What is a perfect score on Jeopardy!? All ~~great sports~~ fun activities have perfect scores: bowling is 300, batting average is 1.00, golf (I suppose) is 18. Okay, 18 in mini-golf is more likely and has actually been achieved twice in competitive history. That shouldn’t really surprise you. What should surprise you is that there’s a competitive ~~mini-golf~~ putt-putt scene. But I digress, so let’s get back to Jeopardy!.

This question was posed by FiveThirtyEight as one of their Friday Riddler questions. I quickly wrote and answer for that and thought it might be fun to post it here. Not because the code is in any way difficult, but just because it’s fun. And its Friday. And I can handle reviewing two more papers until I finish this coffee, so I’m procrastinating.

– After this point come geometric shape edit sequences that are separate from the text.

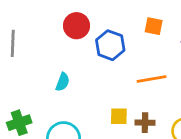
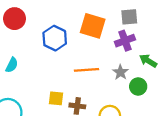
red circle: (76, 26) -> (14, 19), moved
orange square: (154, 26) -> (93, 26), size x1.6

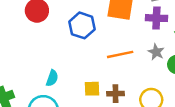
purple cross: (125, 41) -> (156, 18), turned 30
cyan semicircle: (12, 65) -> (52, 78), moved

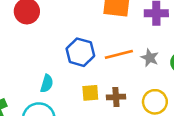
blue hexagon: (82, 25) -> (80, 52), moved
gray star: (156, 52) -> (150, 58), moved

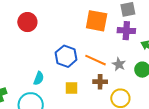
orange line: (119, 54) -> (95, 60), turned 35
brown cross: (116, 97) -> (100, 82), moved

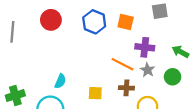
orange square: (97, 21) -> (126, 22), size x0.7
purple cross: (126, 31) -> (145, 47), moved
blue hexagon: (66, 56) -> (94, 22), moved

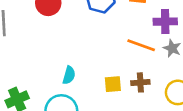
brown cross: (126, 88) -> (140, 82), moved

First, see if you can figure this out on your own. For those three of you millennials who don’t know the rules to Jeopardy!, they’re simple. But the trick to getting the perfect score is as much luck as it is skill.

First, you pretty much have to be playing against Sean Connery and Turd Furguson, because you have answer every question correctly and either buzz in first every time or rely on your competitors to answer incorrectly. So that’s skill. But you also have to

- find all the Daily Doubles,
- find them on the last clues of the round,
- find them all under the lowest dollar value clues,
- make them all true Daily Doubles.

# The dollar values for all the clues in each column in both rounds. j <- seq(200,1000,200) j2 <- j*2

Calculate the max score for the first round:

# Answer all clues correctly (6 columns), minus the daily double clue (the lowest value on the board, since you don't get the clue $$ for the daily double clue, even if you get it right) j.sum <- sum(j*6)-j[1] # Then, you get the daily double under the last clue and win a true Daily Double (double your $$) j.sum.dd <- j.sum*2 j.sum.dd [1] 35600

So you can take $35,600 in the first round. Now calculate the max score for the Double Jeopardy! round:

# Answer all clues correctly except for *two* of the lowest value clues, which contain the Daily Doubles. j2.sum <- sum(j2*6)-2*j2[1] # Add this to your total from the first round j2.sum.total <- j2.sum + j.sum.dd # You now have $70,800 when you hit the Daily Doubles # Make the last and second last clue true Daily Doubles (double your $$) j2.sum.dd.1 <- j2.sum.total*2 j2.sum.dd.2 <- j2.sum.dd.1*2 j2.sum.dd.2 [1] 283200

So you leave Double Jeopardy! with $283,200. Now, we have to assume that the show would actually let you play Final Jeopardy! with both your competitors at $0. I’m not sure this has ever happened, though there have been some weird scenarios. I can imagine the uproar if they didn’t let you try to double your money again, so let’s assume they would.

# You wager everything (for some reason) and get it right, doubling your $$ final.sum <- j2.sum.dd.2*2 [1] 566400

So you take home $566,400. Not bad.